▸ **WHAT THE EXERCISE ASKS**
Return only this: the line with "thumb ip: (296, 201)" and all the lines that follow it below, through the final one, exactly as they are.

▸ **AVAILABLE DATA**

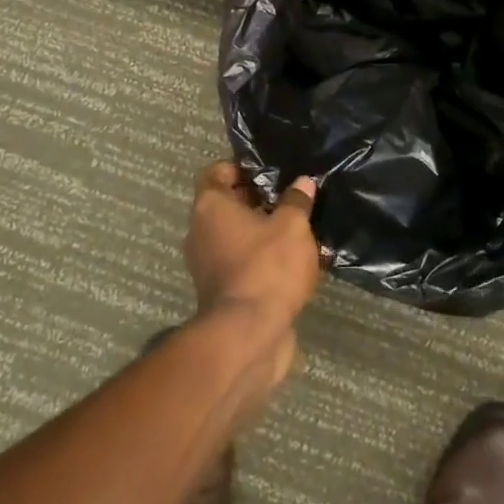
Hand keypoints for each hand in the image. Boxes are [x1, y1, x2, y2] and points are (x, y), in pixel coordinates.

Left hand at [185, 164, 321, 384]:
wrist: (248, 335)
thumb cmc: (266, 266)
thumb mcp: (292, 225)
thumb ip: (296, 201)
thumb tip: (302, 183)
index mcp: (210, 207)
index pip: (215, 173)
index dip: (240, 168)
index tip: (268, 171)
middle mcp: (200, 233)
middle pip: (227, 206)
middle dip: (258, 201)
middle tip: (291, 198)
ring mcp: (207, 266)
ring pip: (237, 237)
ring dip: (264, 233)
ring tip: (300, 231)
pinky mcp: (222, 294)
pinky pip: (243, 265)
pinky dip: (264, 261)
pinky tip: (296, 264)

▸ **RESPONSE TO THE EXERCISE**
thumb ip: (296, 201)
thumb tip: (302, 183)
index mcp: (210, 207)
index pip: (215, 173)
index dip: (240, 168)
index tip: (268, 171)
middle mcp: (200, 233)
middle pip: (227, 206)
middle dip: (258, 201)
middle tip: (291, 198)
ring mcp: (207, 266)
ring pip: (237, 237)
ring dip: (264, 233)
ring tip: (300, 231)
pinky mcp: (222, 294)
pinky pip: (243, 265)
pinky dip: (264, 261)
pinky tip: (296, 264)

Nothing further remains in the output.